-- The input follows --
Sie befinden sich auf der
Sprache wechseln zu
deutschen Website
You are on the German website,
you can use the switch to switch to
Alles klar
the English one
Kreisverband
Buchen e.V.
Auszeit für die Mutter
-- The input concluded --
Reproduce every line of text from each item word for word, keeping the lines in their original order.

Sie befinden sich auf der
Sprache wechseln zu
deutschen Website
You are on the German website,
you can use the switch to switch to
Alles klar
the English one
Kreisverband
Buchen e.V.
Auszeit für die Mutter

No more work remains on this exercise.